History: 77 yo male presented with a bleeding lesion on his left mid-parietal scalp. His past medical history is significant for squamous cell carcinoma of the scalp, status post excision and radiation in 2007. He subsequently developed a new bleeding lesion within the radiation zone in 2013. Biopsy showed atypical fibroxanthoma (AFX) and the patient was referred to Mohs surgery. Positive deep margins to calvarium necessitated plastic surgery referral for bone drilling and closure with full thickness skin graft. Patient reported the wound never completely healed despite routine wound care and hyperbaric oxygen therapy. Rebiopsy of the lesion on 7/11/16 was consistent with recurrent AFX.

Physical Examination: 8 x 5cm erythematous friable tumor on vertex of the scalp

Histopathology: Skin with dome-shaped lesion characterized by collection of spindle, oval, and round mesenchymal cells in the dermis displaying atypical nuclei, with multinucleation and foamy cytoplasm, and with numerous mitotic figures. The tumor cells are highlighted on CD68 and CD10 stains, negative AE1/AE3, CD31, and desmin. S100 shows focal positive cells.

Clinical Course: 1 stage of Mohs micrographic surgery was performed to obtain peripheral surgical margins free of tumor. Deep margins remained positive with evidence of tumor invading down to the calvarium. 14 tissue blocks were processed for frozen sections until clear margins were detected, resulting in a surgical defect 8.2 x 6cm.
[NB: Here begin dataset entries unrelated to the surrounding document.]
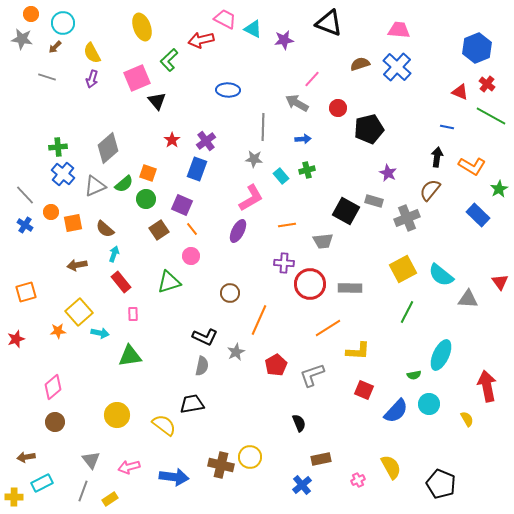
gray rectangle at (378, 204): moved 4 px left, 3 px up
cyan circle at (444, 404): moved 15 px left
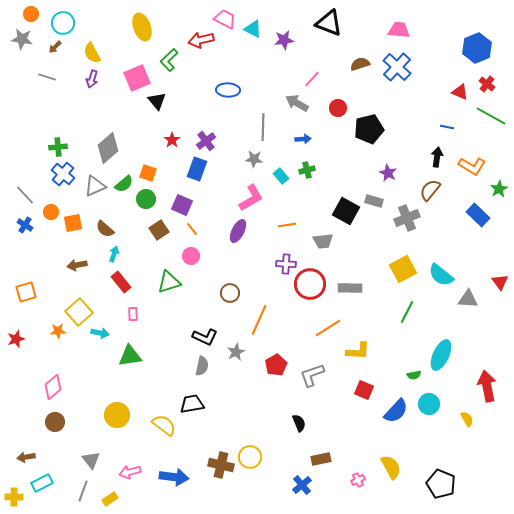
purple cross at (284, 263): moved 2 px right, 1 px down
pink arrow at (129, 467): moved 1 px right, 5 px down
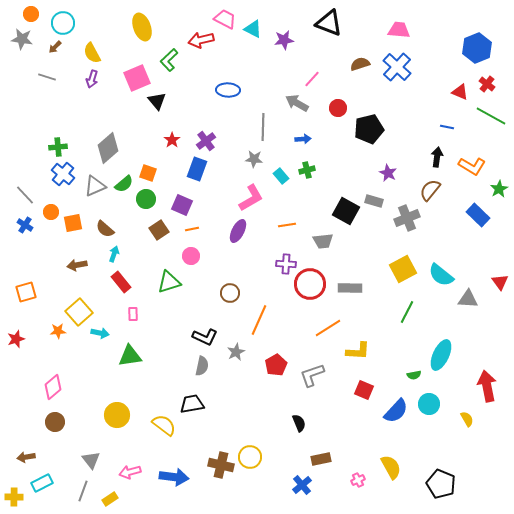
orange line at (192, 229): rotated 64 degrees counterclockwise
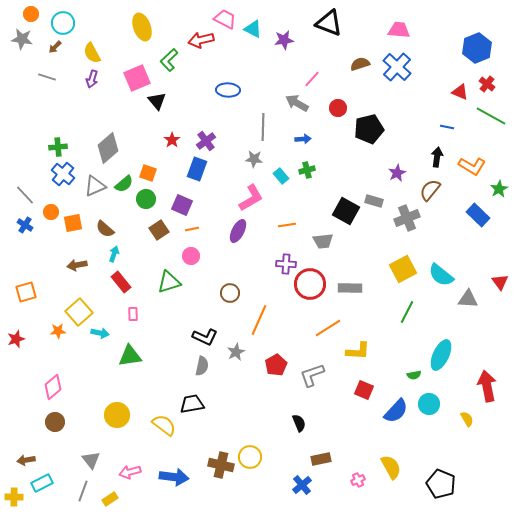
purple star at (388, 173): moved 9 px right; rotated 18 degrees clockwise
brown arrow at (26, 457): moved 3 px down
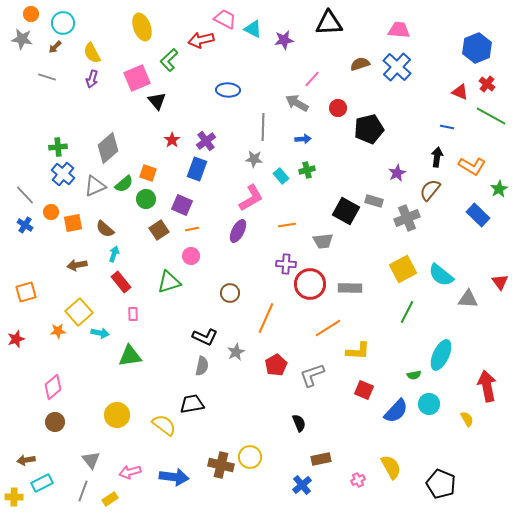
black triangle at (329, 23): rotated 24 degrees counterclockwise
orange line at (259, 320): moved 7 px right, 2 px up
Diagnosis: Recurrent Atypical Fibroxanthoma

Points of Emphasis: AFX is an uncommon rapidly growing cutaneous neoplasm of uncertain etiology. It commonly occurs on photo-damaged skin on the scalp of an elderly man, clinically presenting as a nodular or polypoid tumor accompanied by ulceration or bleeding.  These tumors behave indolently, despite their highly anaplastic cytology. In a retrospective chart review of nearly 3,000 cases of AFX, the twenty-year disease specific survival remained 97.8% [3]. 7.6% of patients experienced local recurrence after clear margin excision and 2.75% later developed metastasis, with no significant difference in rates following wide local excision verses Mohs microsurgery [3]. Although these more aggressive AFXs are rare, some argue that malignant fibrous histiocytoma should be considered in the context of recurrence or metastasis [1]. Similar to our case presented above, Leeet al presented an elderly individual with a history of therapeutic radiation exposure who developed AFX within the exposed area, underwent Mohs surgery, and later experience AFX recurrence at the initial site [4].
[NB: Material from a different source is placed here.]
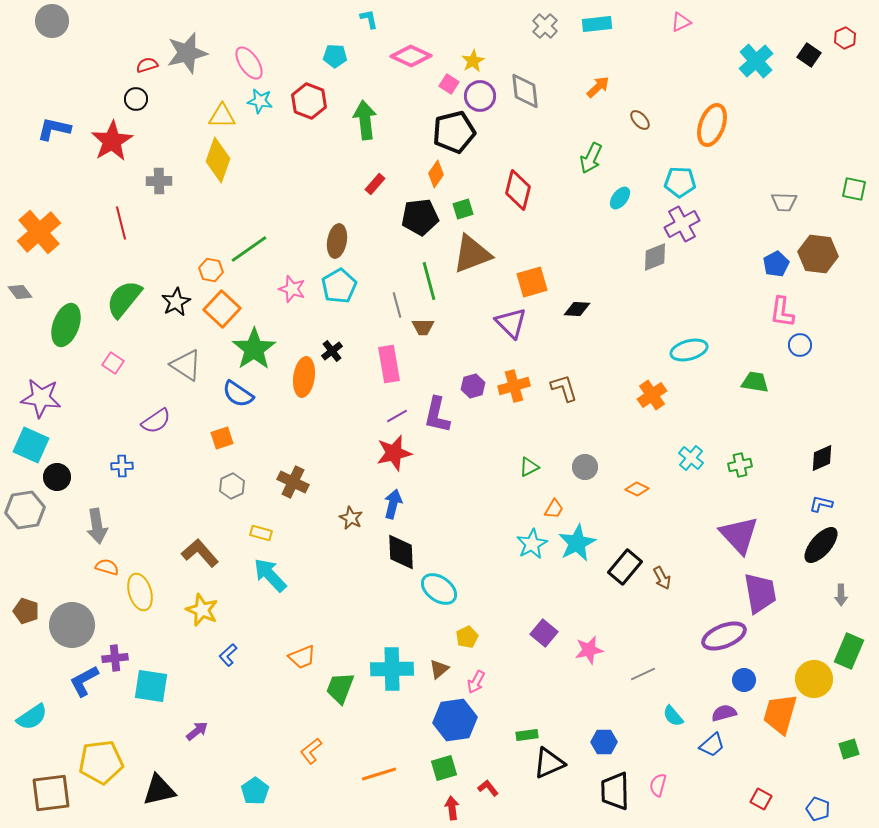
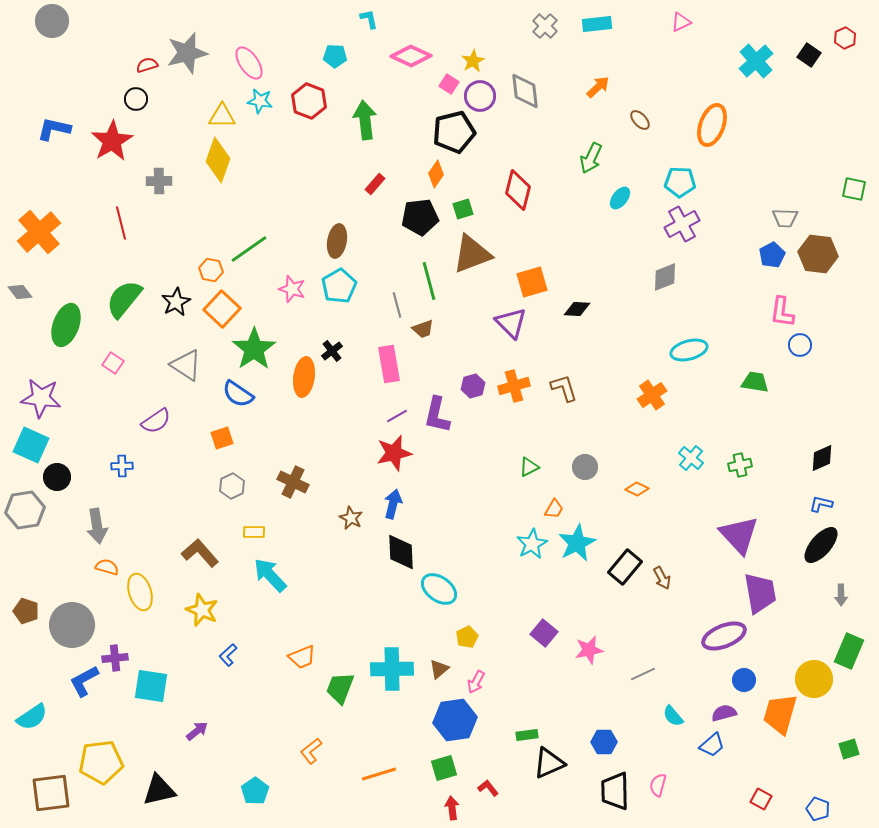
gray trapezoid at (784, 202): moved 1 px right, 16 px down
gray diamond at (655, 257): moved 10 px right, 20 px down
blue pentagon at (776, 264): moved 4 px left, 9 px up
brown trapezoid at (423, 327): moved 2 px down; rotated 20 degrees counterclockwise
yellow rectangle at (261, 533): moved 7 px left, 1 px up; rotated 15 degrees counterclockwise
Histologically, AFX presents as a well-circumscribed tumor of fasicularly arranged pleomorphic epitheloid, spindled, and multinucleated giant cells within and confined to the dermis [5]. Frequent atypical mitoses are often seen, requiring negative immunostaining for S100, cytokeratin, CD34, and desmin as a perquisite to diagnosis to rule out other poorly differentiated malignant neoplasms [5]. Although no immunohistochemical markers are specific for AFX, immunostaining is required for diagnosis. Case reviews of AFXs show staining to be positive for A1AT, CH10, CD68, CD74, CD99, melanoma-associated antigen (NK1/C3), vimentin, SMA, cathepsin B, p53 and stromelysin-3 in greater than 90% of cases, while 90% stain negative for cytokeratins, S100, desmin, CD15, NGFR, and human melanoma black 45 (HMB-45) [3]. However, cell morphology and immunohistochemistry alone is not sufficient to exclude the more aggressive pleomorphic dermal sarcoma (PDS). These tumors are indistinguishable from AFX by single cell analysis but are asymmetrical and poorly circumscribed, with or without infiltration of surrounding subcutaneous tissue, nerves, and lymphatic vessels [5]. Although debate exists, some conclude that AFX represents the non-infiltrating precursor lesion of PDS [2].

References:  1. Branch, LG, Albertini, JG, & Leshin, B. (2015). Recurrent Atypical Fibroxanthoma verses malignant fibrous histiocytoma. Journal of Craniofacial Surgery, 26 (4). Dio.10.1097/scs.0000000000001550.   2. Helbig, D, Ihle, MA, Putz, K, Tantcheva-Poor, I, Mauch, C, Buttner, R, & Quaas, A. (2016). Oncogene and therapeutic target analyses in atypical fibroxanthomas and pleomorphic dermal sarcomas. Oncotarget, 7 (16), 21763-21774.